-- Text block start --

Liberal Arts Colleges, in Fight for Survival, Focus on Job Skills - e15ctr0n
https://www.wsj.com/articles/liberal-arts-colleges-in-fight-for-survival-focus-on-job-skills-1493051024
======
hackuser
It's a great, lifelong disservice to these students to focus on jobs and
especially initial job skills. Life is so much more than your career, and your
initial job is usually the most meaningless of your career. They should spend
4 years preparing for their initial job? Why even go to college - 4 years of
work would better prepare them. When I'm hiring, I hardly care what people
study in college and in fact people showing more intellectual curiosity
impress me more than those whose imagination starts and stops at numbers with
dollar signs.

Also, looking at what is going on around the Western world, we are lacking not
for job skills and but for critical thinking and the understanding of history,
politics, science, the nature of knowledge and reason (including being able to
discriminate between fact and falsehood), of other cultures, and most
importantly, of each other.

------
I_am_neo
If you lack job skills before you go to college and yes I do mean 17-19 year
olds, then you may never have adequate skills for any profession. If you think
just attending a school gives you the upperhand on the job market, grow up. I
really feel sorry for the ignorance of those holding tightly to this self
infatuation of ego.

-- Text block end --

_Things to do_.
1 > In the forum thread about liberal arts colleges and job skills, what does the first commenter say they hardly care about when hiring?
2 > Reproduce word for word the part of the forum thread about liberal arts colleges that opens with the words "Liberal Arts Colleges, in" and closes with "dollar signs.".

-- Material provided start --

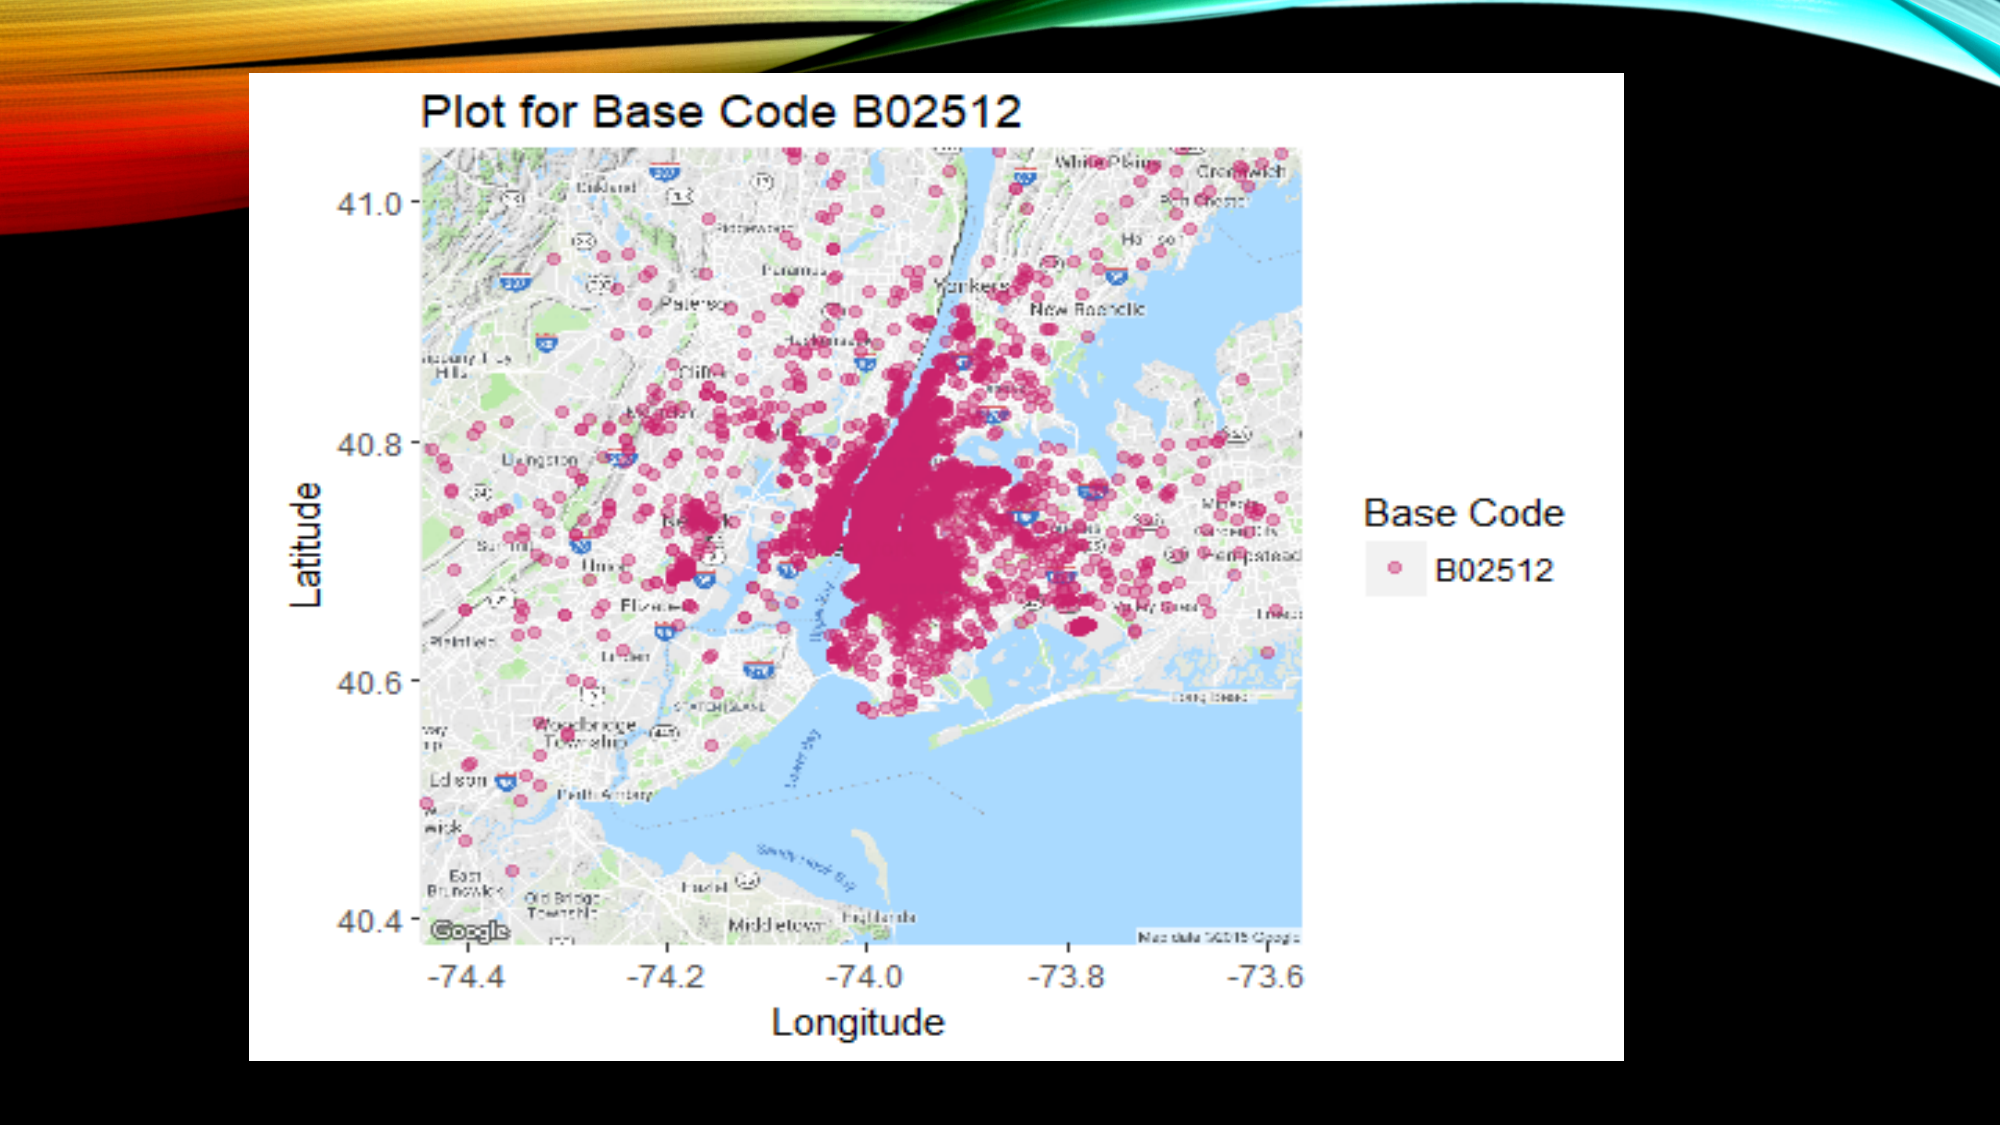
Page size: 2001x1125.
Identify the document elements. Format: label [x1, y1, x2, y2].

picture [249, 73, 1624, 1061]
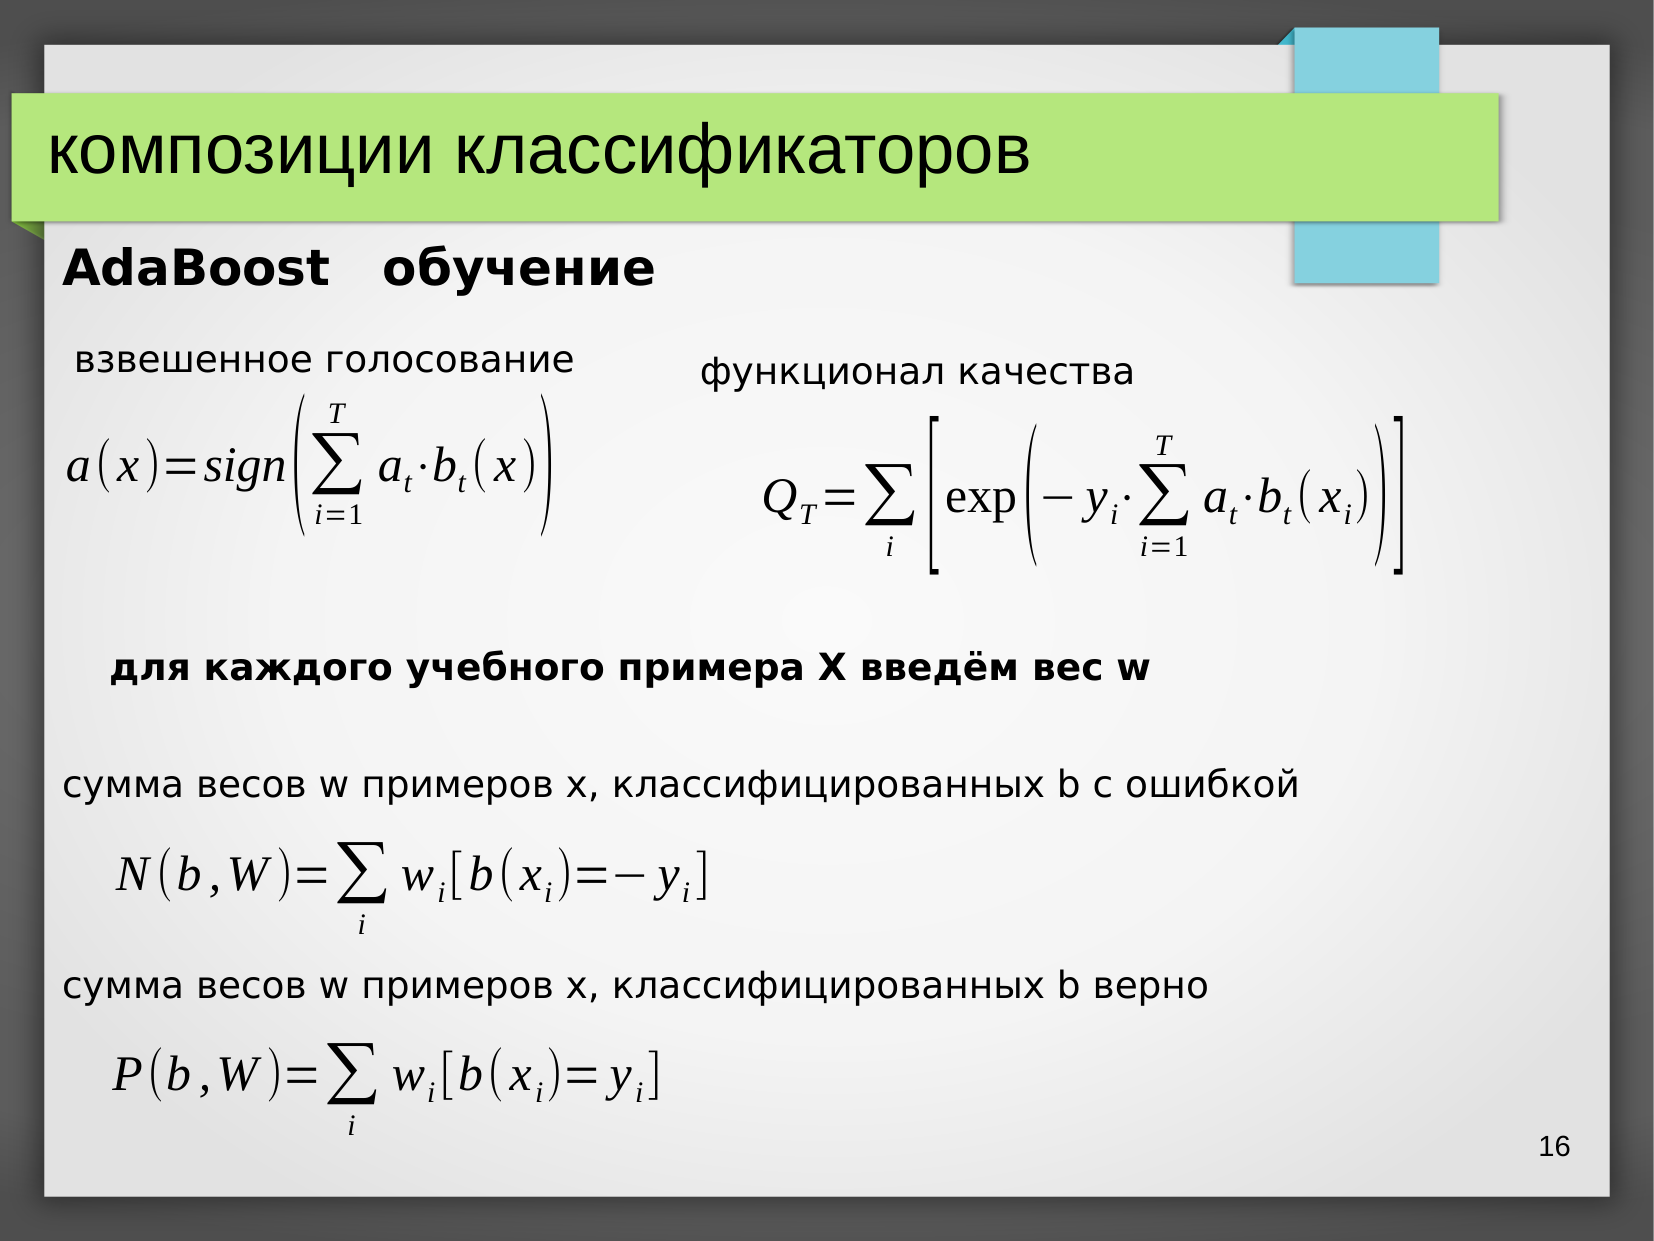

-- Material provided end --

_Solution list_.
1 > What people study in college.

2 >
Liberal Arts Colleges, in Fight for Survival, Focus on Job Skills - e15ctr0n
https://www.wsj.com/articles/liberal-arts-colleges-in-fight-for-survival-focus-on-job-skills-1493051024
======
hackuser
It's a great, lifelong disservice to these students to focus on jobs and
especially initial job skills. Life is so much more than your career, and your
initial job is usually the most meaningless of your career. They should spend
4 years preparing for their initial job? Why even go to college - 4 years of
work would better prepare them. When I'm hiring, I hardly care what people
study in college and in fact people showing more intellectual curiosity
impress me more than those whose imagination starts and stops at numbers with
dollar signs.